Buying the new equipment was made possible by PCSO Sabrina Illman-Roberts who applied for the funding after meeting the group through her partner who is in a wheelchair and was a member of the Raptors.


She said: “My PCSO colleagues and I came down to the club to help out and we were so impressed with what they were doing, especially with the youngsters who are such a great bunch of kids.

We could see the fun they were having and being in a wheelchair puts everyone on the same playing field, in fact they are teaching us a few things”.

Rhyl Raptors Sports Club member Emily Roberts.

Sabrina applied for a PACT grant and it came through with PACT Chairman Ashley Rogers visiting the club and even having a go at wheelchair basketball.

He said: “It’s important that everyone should have equal opportunity to take part in physical activity which is incredibly important in improving mental and physical well-being.

“Those benefits have really positive effects on our communities and it is excellent to see PACT funding directly supporting Rhyl Raptors and to see the way the club is directly engaging with North Wales Police.

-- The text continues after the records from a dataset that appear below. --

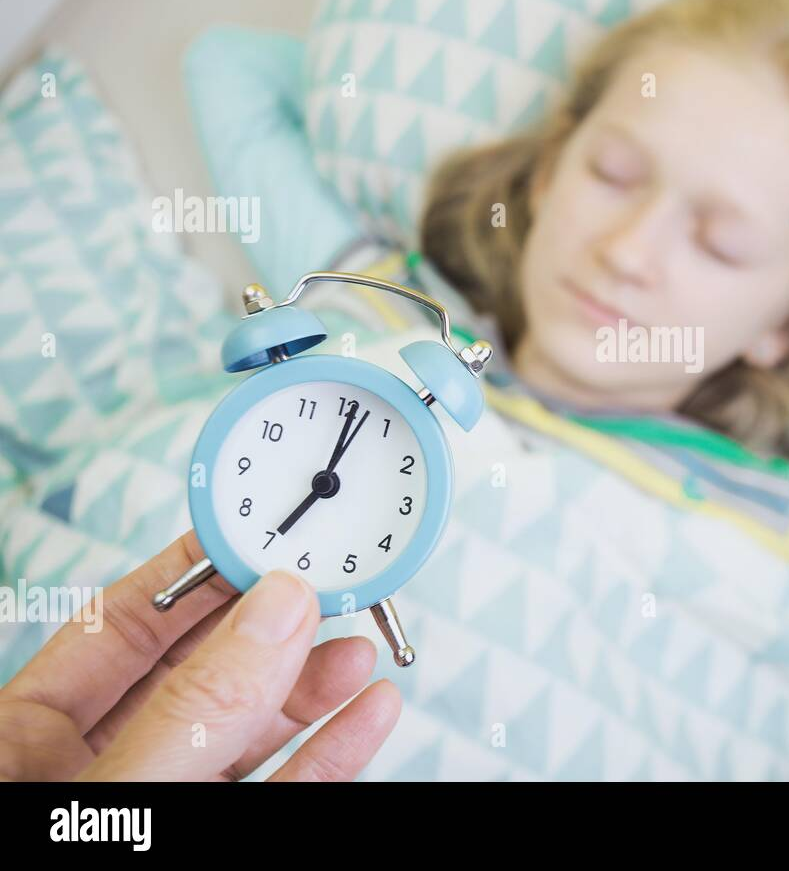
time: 7:01
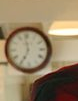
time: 6:58
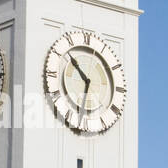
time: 10:32
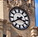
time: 3:39
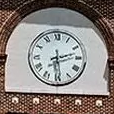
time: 2:29
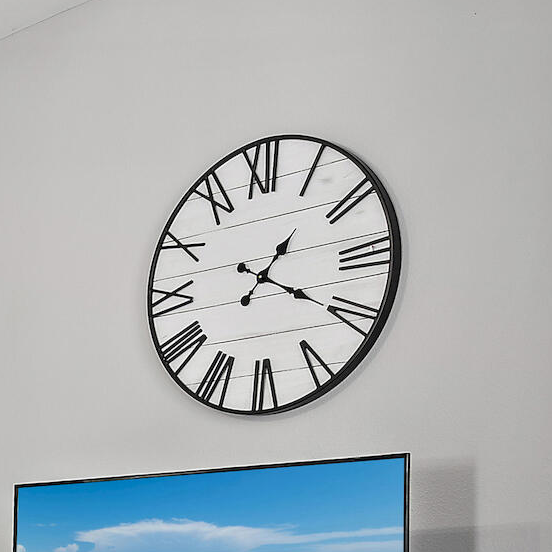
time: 1:19
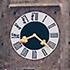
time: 8:21
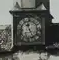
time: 11:24
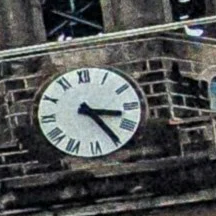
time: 3:24
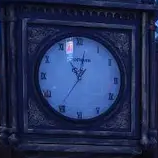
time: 11:02
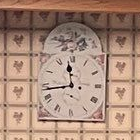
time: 11:43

“This has come about because of Sabrina’s involvement with the club, and being a member of the Force has been pivotal in gaining this funding and it shows what a great catalyst PACT is for local clubs and organisations.”

The project is just one of many that have been supported by PACT, an independent charity launched in 1998 to support community initiatives, particularly those in which the police are involved.

Life choices

In that time it has helped over 2,500 projects, investing over £1.6 million in communities across North Wales.

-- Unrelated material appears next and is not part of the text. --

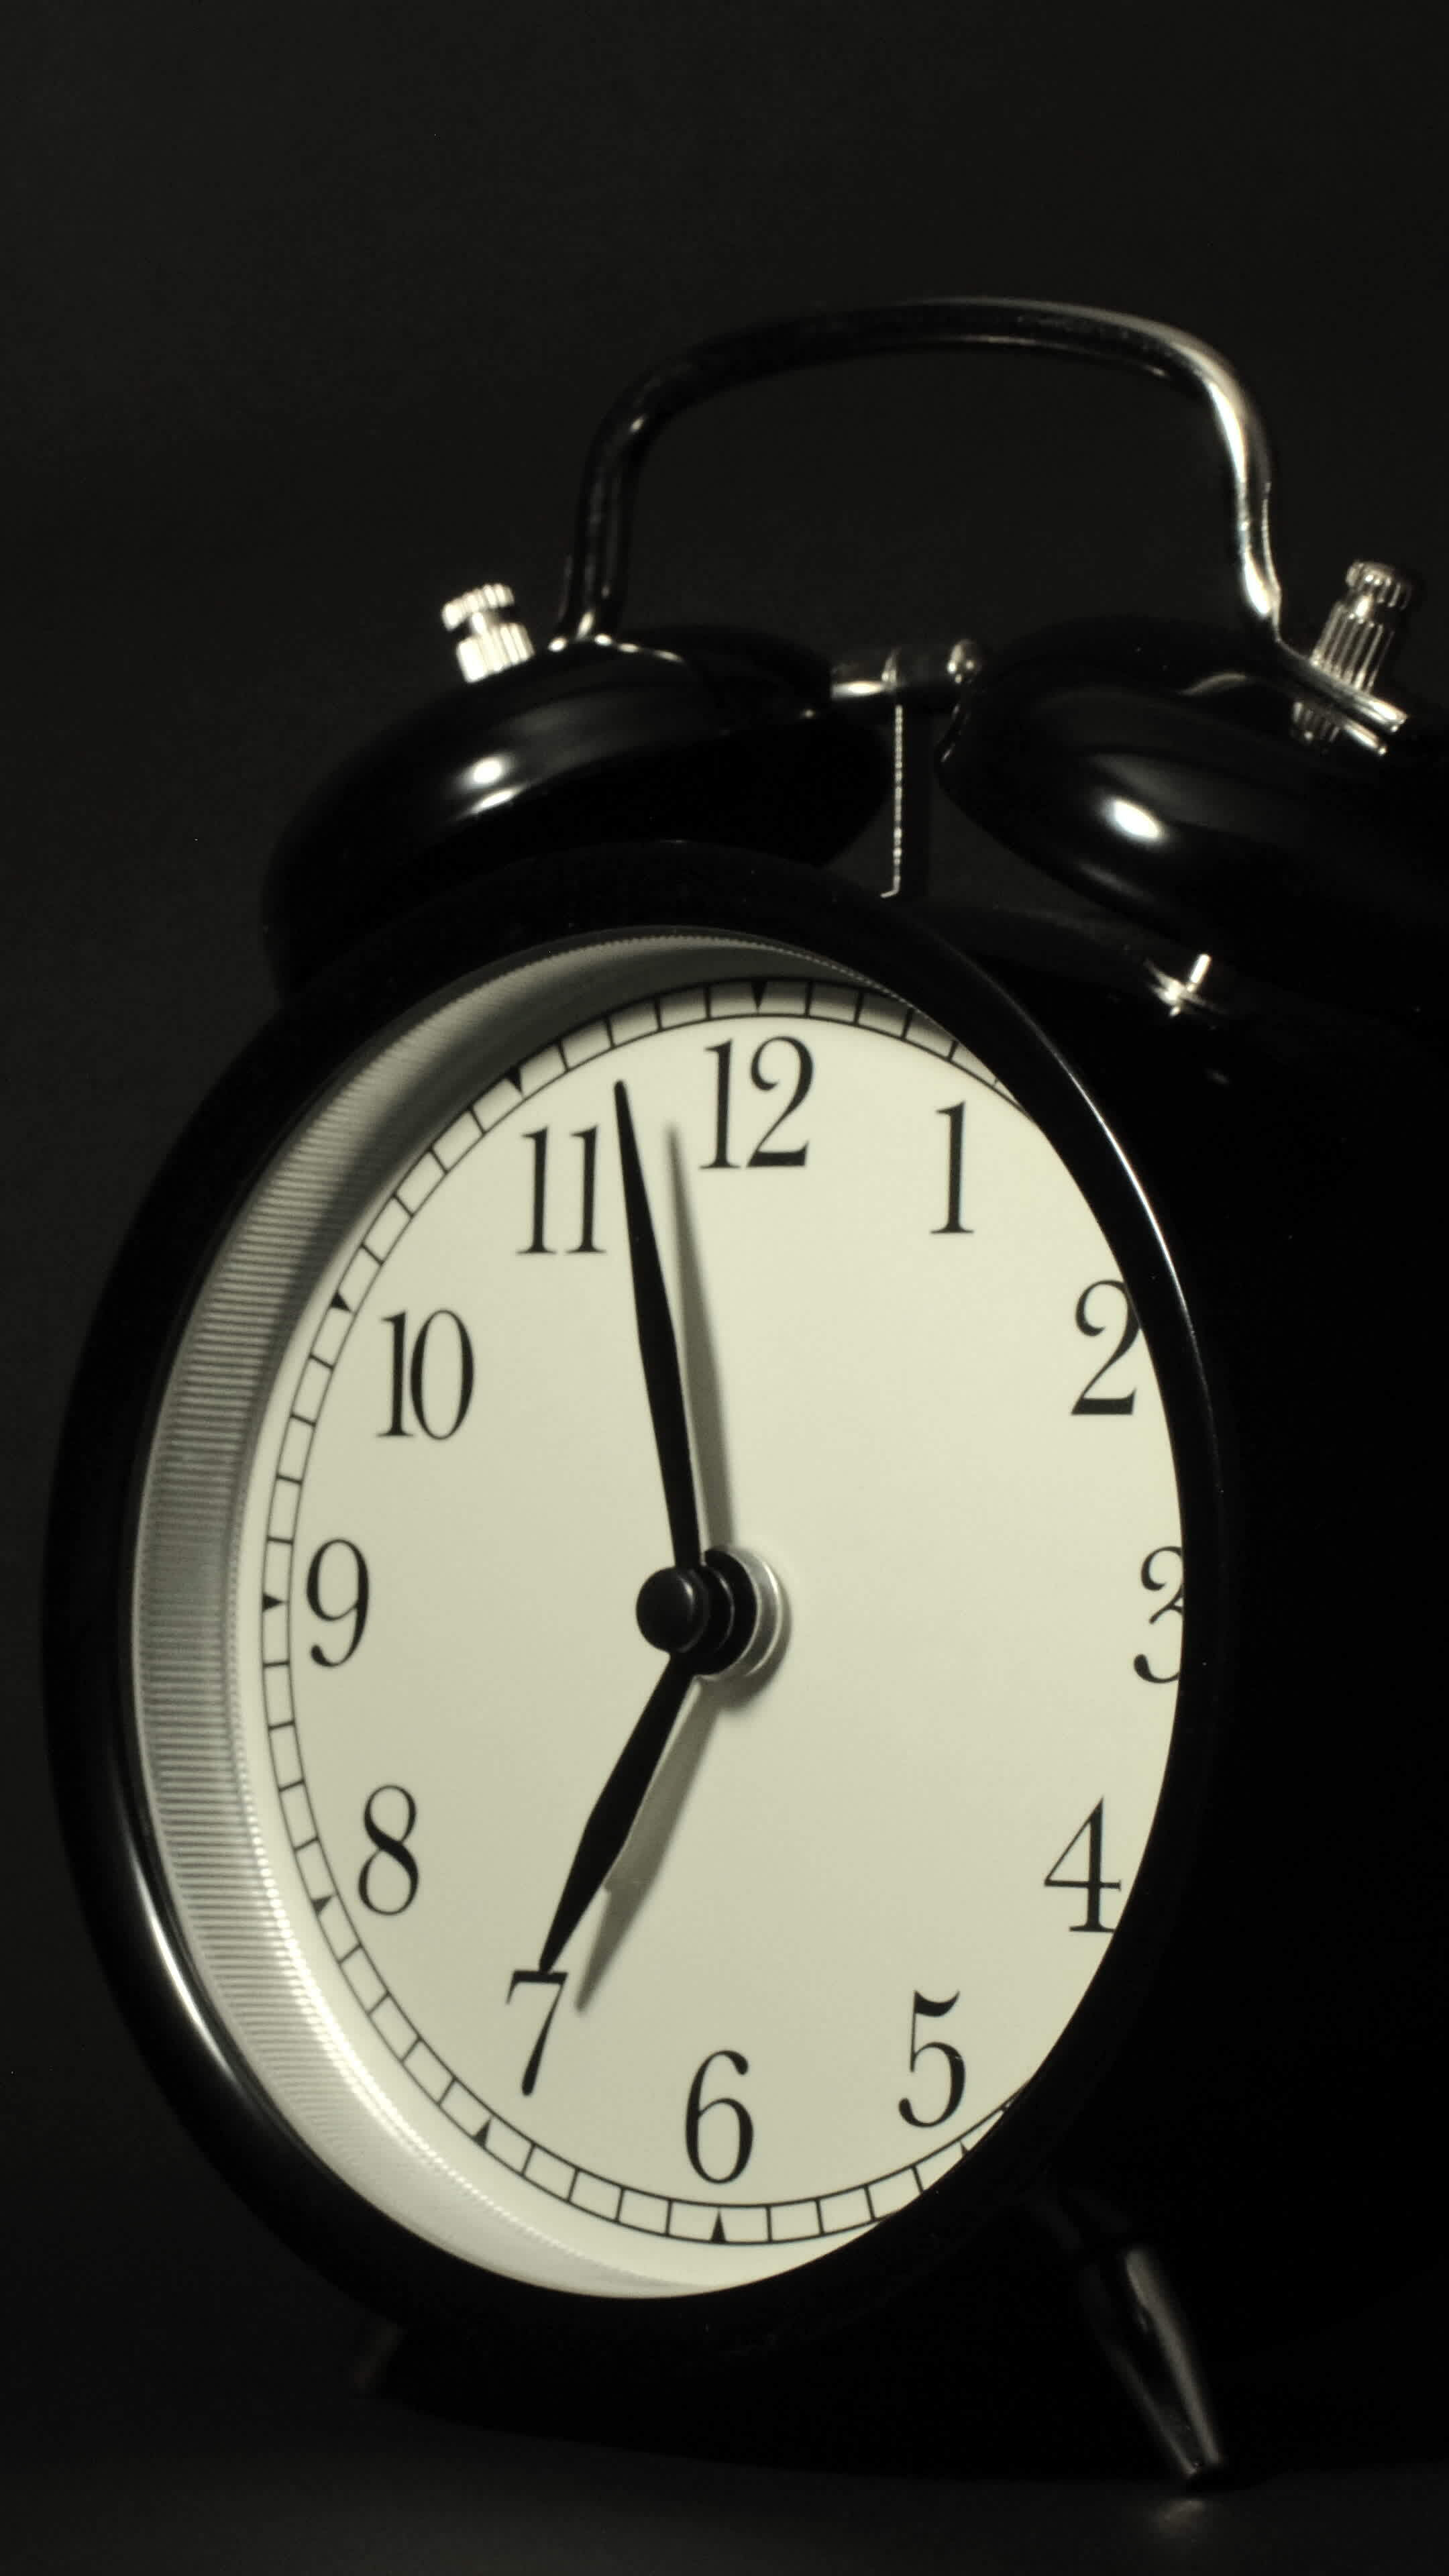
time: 6:57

Ashley Rogers added: “For many who are involved in the projects, this is their first interaction with the police, so making this a positive experience can have profound consequences on their future life choices.

“From Gwynedd in the west across to Flintshire and Wrexham in the east, PACT continues to support projects that enable positive and sustainable community development and this has never been more important than right now in the midst of the Covid-19 pandemic.”